The pro-ana (anorexic) websites boast names such as “Ana by Choice,” “Anorexic Nation,” “Totally in Control,” and “The Mirror Never Lies.” There are more than 400 of these sites where rexies solicit funds for legal battles, promote pro-ana media programs, solicit names for petitions and recruit more members. Do-gooders want to shut them down. The rexies are fighting back:
“This is a gathering point for sentient individuals who are working to cause changes to occur in body in conformity to will. There are no victims here, and maturity is measured in the acceptance of personal responsibility, not the number of birthdays survived.”
They are a society of teenage and twenty-something young women; they are an identity group. They tend to be strong-willed, Type A, alpha females who like to feel in control of their lives. They find the pro-ana websites empowering.
Their detractors argue that the rexies are leading a destructive lifestyle; they insist that the pro-ana websites reinforce rampant cognitive distortions. They call anorexia a biopsychosocial disorder because it has biological, psychological and social dimensions. Are the critics of fasting-by-choice onto something or are they just a bunch of backward and bigoted anaphobes with an undiagnosed cognitive disorder called adipophilia – a strange and creepy affection for body fat?

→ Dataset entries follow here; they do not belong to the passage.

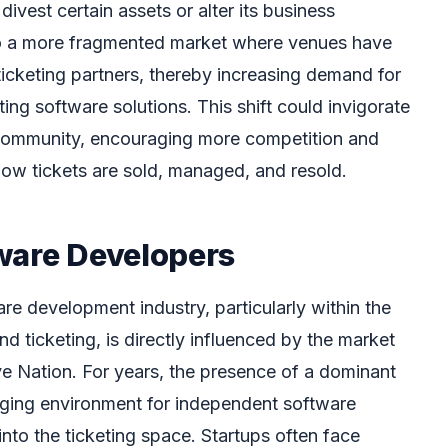
ivest certain assets or alter its business
 to a more fragmented market where venues have
icketing partners, thereby increasing demand for
ting software solutions. This shift could invigorate
community, encouraging more competition and
ow tickets are sold, managed, and resold.
ware Developers
re development industry, particularly within the
d ticketing, is directly influenced by the market
e Nation. For years, the presence of a dominant
nging environment for independent software
nto the ticketing space. Startups often face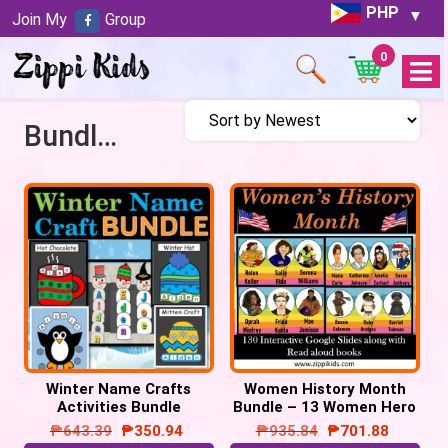
PHP
Join My
Group
0
Open
Menu
Bundles
Winter Name Crafts
Women History Month
Activities Bundle
Bundle – 13 Women Hero
– 130 Google Slides
₱
643.39
₱
350.94
₱
935.84
₱
701.88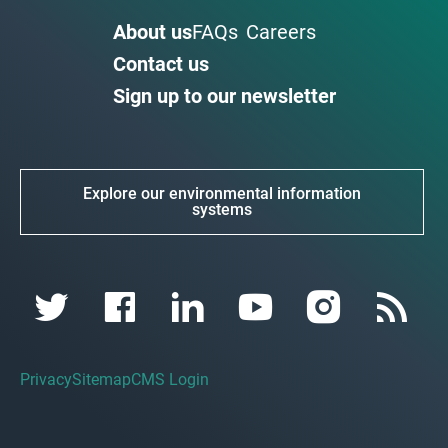
About us
FAQs
Careers
Contact us
Sign up to our newsletter
Explore our environmental information
systems
Privacy
Sitemap
CMS Login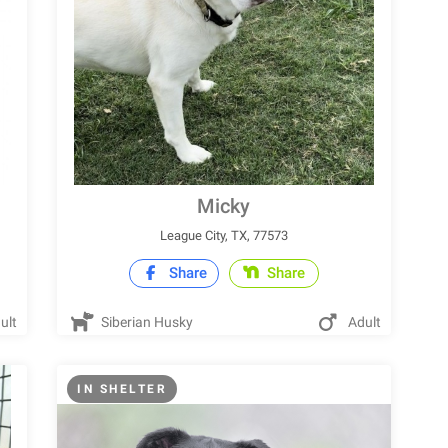
Micky
League City, TX, 77573
Share
Share
ult
Siberian Husky
Adult
IN SHELTER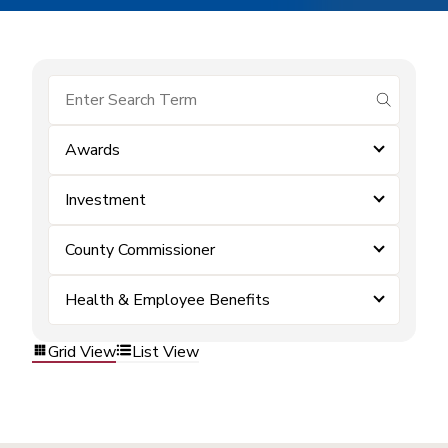
submit se
Awards
Investment
County Commissioner
Health & Employee Benefits
Grid View
List View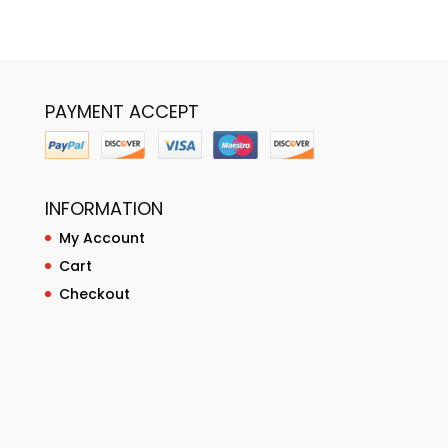
PAYMENT ACCEPT
INFORMATION
My Account
Cart
Checkout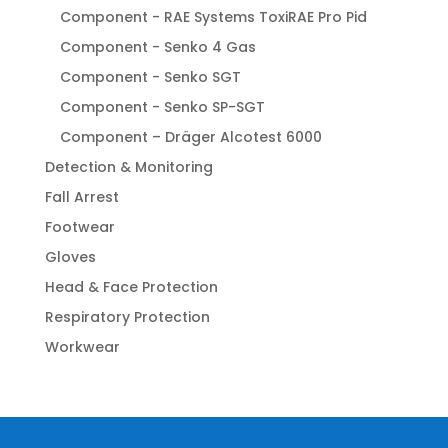
Component - RAE Systems ToxiRAE Pro Pid
Component - Senko 4 Gas
Component - Senko SGT
Component - Senko SP-SGT
Component – Dräger Alcotest 6000
Detection & Monitoring
Fall Arrest
Footwear
Gloves
Head & Face Protection
Respiratory Protection
Workwear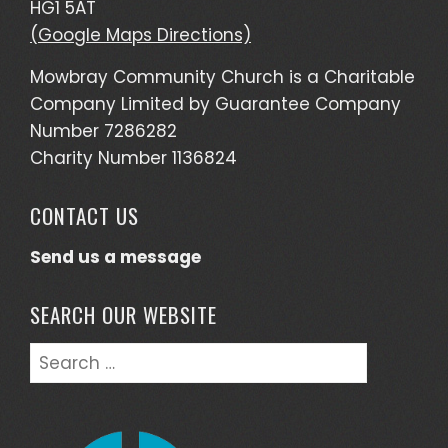
HG1 5AT
(Google Maps Directions)
Mowbray Community Church is a Charitable
Company Limited by Guarantee Company
Number 7286282
Charity Number 1136824
CONTACT US
Send us a message
SEARCH OUR WEBSITE
Search
for: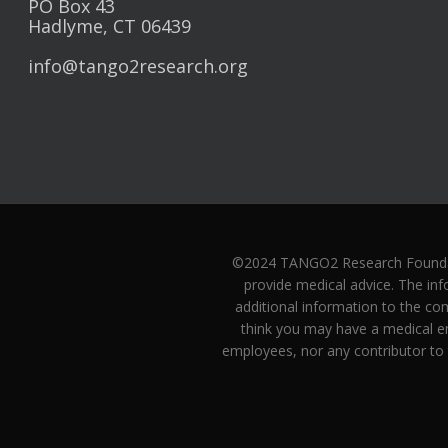
PO Box 43
Hadlyme, CT 06439
info@tango2research.org
©2024 TANGO2 Research Foundatio
provide medical advice. The inf
additional information to the co
think you may have a medical e
employees, nor any contributor to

Join me in a thought experiment. Imagine that the rexies had the benefit of a pro-ana theorist who wrote a faster’s manifesto that re-imagined anorexics as an oppressed minority. Now imagine that some other pro-ana theorists, who were inspired by the first pro-ana theorist, were to script a very detailed media campaign for convincing all of the rest of America that anorexics were not freakishly strange people, but “really” smart, capable and in-control gals with admirable self-discipline who were making an alternative lifestyle choice that was a private matter protected by the United States Constitution.
Next imagine that the anorexics launched an aggressive campaign to disrupt speaking appearances by members of the American Psychiatric Association. Picture the rexies shouting down the psychiatrists and making a shambles of their efforts to build their careers. Suppose that this campaign was so intense that the American Psychiatric Association agreed to closed-door meetings with pro-ana militants that dragged on for a year and that at the end of that year the APA had agreed to allow the rexies to distribute a main-in ballot to every member of the APA asking them if it was time to drop anorexia nervosa from the APA’s manual of disorders, all of it to be carefully worded and funded by the rexies. Suppose that only a statistically worthless 25% of the membership bothered to return their ballots and that the rexies just barely won that meaningless vote and got anorexia scrubbed as a disorder from the APA’s definitive manual of disorders.
And finally imagine that the rexies were lavishly funded by “thinspiration” advocates in the “never-too-thin, never-too-rich” fashion industry and that popular “Slenderella” Hollywood actresses gave moving appeals for pro-ana tolerance and an end to rexie bashing.
If all of this is more than you can imagine, then come to terms with these historical facts: this fanciful arc of an upcoming Rise of the Rexies is exactly the pathway to “gay acceptance” that was paved by homosexual activists. This is the history of the Gay Movement.
A gutless clutch of careerists at the American Psychiatric Association were bullied into dropping homosexuality from the APA’s Diagnostic and Statistical Manual; they collapsed under a campaign of harassment and intimidation; removing homosexuality from the APA’s list of disorders was a political act, not a medical assessment.
The media campaign of gay activists is modeled on a battle plan scripted by the queer theorists Marshall Kirk and Erastes Pill. This strategic document is appropriately titled “The Overhauling of Straight America.” The single seminal gay theorist who got the gay movement started was a Communist Party loyalist named Harry Hay who sat down at his kitchen table one evening in 1946 and re-imagined homosexuals the way Karl Marx might have imagined them if Karl Marx had been a homosexual: as an oppressed minority.